• **Activity**
Rewrite the lines below, replacing "Band" with "Volume" everywhere and changing nothing else. Leave out the pictures.

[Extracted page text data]
↓

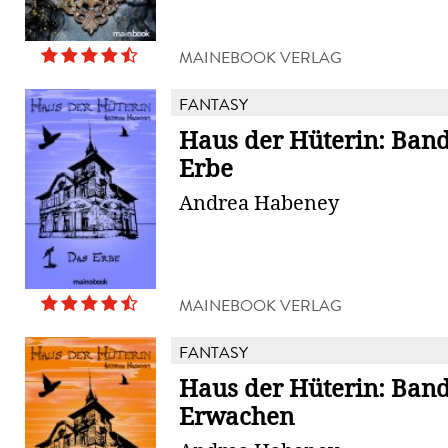
MAINEBOOK VERLAG
FANTASY
Haus der Hüterin: Band
Erbe
Andrea Habeney
MAINEBOOK VERLAG
FANTASY
Haus der Hüterin: Band
Erwachen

↑

• **Response to this exercise**
MAINEBOOK VERLAG
FANTASY
Haus der Hüterin: Volume
Erbe
Andrea Habeney
MAINEBOOK VERLAG
FANTASY
Haus der Hüterin: Volume
Erwachen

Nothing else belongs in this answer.